Using the Jax persistent cache
Torax is based on Jax. Each time we run the Python interpreter, Torax uses Jax to “trace” or construct mathematic expressions, then compiles these into executable programs. The tracing and compilation often take longer than the execution of the program itself, especially if Torax isn’t run for many timesteps.
It’s possible to use a feature of Jax called the persistent cache to store the output of compilation on the filesystem to avoid recompilation each time we run Torax (or any other program using Jax). There are several limitations to this: if Jax or Torax is updated, or if any config settings affecting the expressions built by Torax change, Torax will build a different expression and need to compile a new program. Also, as of this writing (May 2025), Jax caches only the compilation step, not the tracing step.
See How to install for information on how to set your environment variables to always use the cache by default. The Jax persistent cache documentation gives some more information. Some particularly useful information includes:
How to use command line flags or python config setter functions instead of environment variables to change cache settings on a case by case basis
How to enable debugging logging information related to the cache, to get messages about whether / why not functions are written to / read from the cache
One Torax-specific cache gotcha is that the cache may not be used if Torax runtime
error handling is turned on (it is off by default)
via the TORAX_ERRORS_ENABLED environment variable.
This is because runtime error handling injects Python callbacks into the Jax
program, and Jax can’t serialize arbitrary callable Python objects into its
cache. Most Torax tests have runtime error handling enabled to catch correctness
bugs, so many tests do not benefit from the speedup of caching.
Another interesting feature of the Jax persistent cache is that the
persistent cache key is a function of the built graph, not the args to
function where the jit decorator is applied.
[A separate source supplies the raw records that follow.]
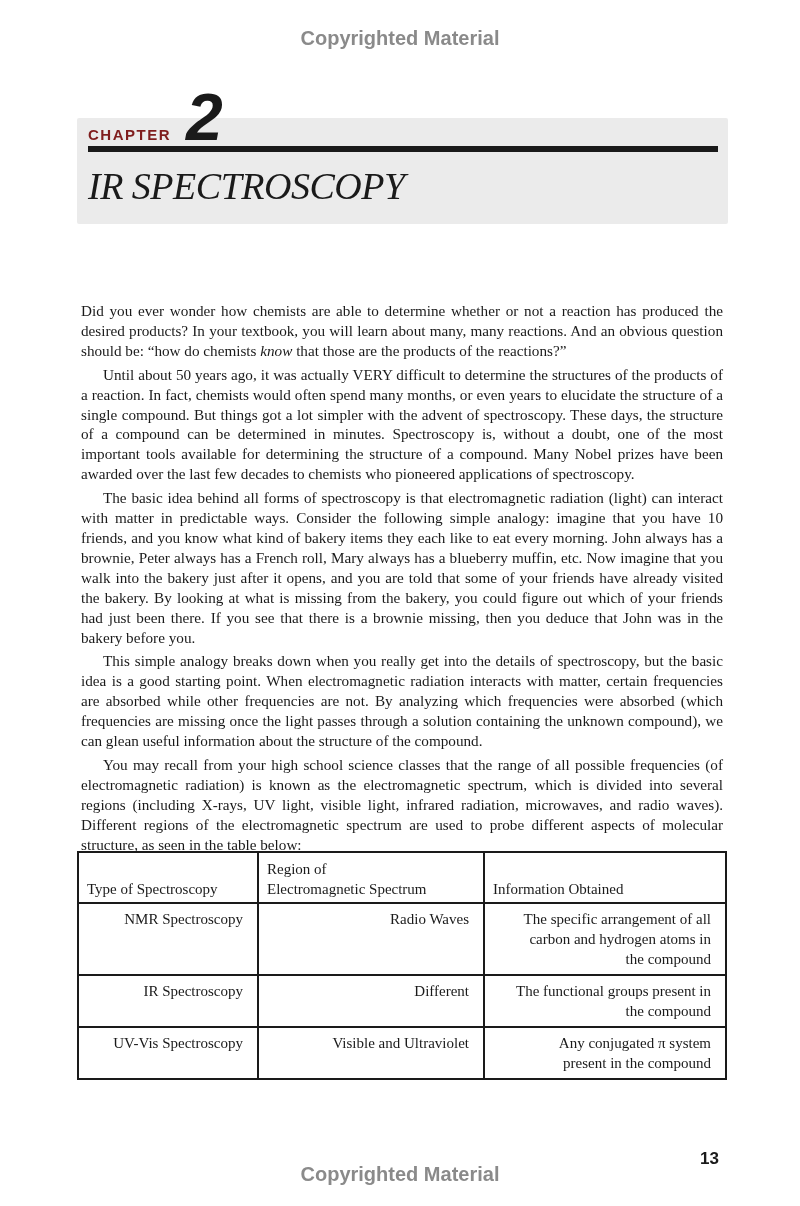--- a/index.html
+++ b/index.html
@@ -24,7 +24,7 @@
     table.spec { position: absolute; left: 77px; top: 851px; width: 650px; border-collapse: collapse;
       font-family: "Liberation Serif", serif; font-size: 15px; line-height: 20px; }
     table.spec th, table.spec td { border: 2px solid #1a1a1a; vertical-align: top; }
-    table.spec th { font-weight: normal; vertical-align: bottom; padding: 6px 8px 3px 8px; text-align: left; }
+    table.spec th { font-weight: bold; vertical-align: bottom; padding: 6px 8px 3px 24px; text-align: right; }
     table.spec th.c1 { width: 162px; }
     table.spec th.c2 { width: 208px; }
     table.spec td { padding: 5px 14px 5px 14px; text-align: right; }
This means that our hash
functions for custom classes that are arguments to the outermost function
don’t need to be designed to hash the same across runs of the Python
interpreter. An example of this is hashing by id which works with the
persistent cache even though the id of an object will change if the object is
recreated. See https://github.com/google-deepmind/torax/pull/276 for more
detail.
The tests/persistent_cache.py test gives some good examples of usage and includes comments with advice about debugging cases of the cache unexpectedly not being used.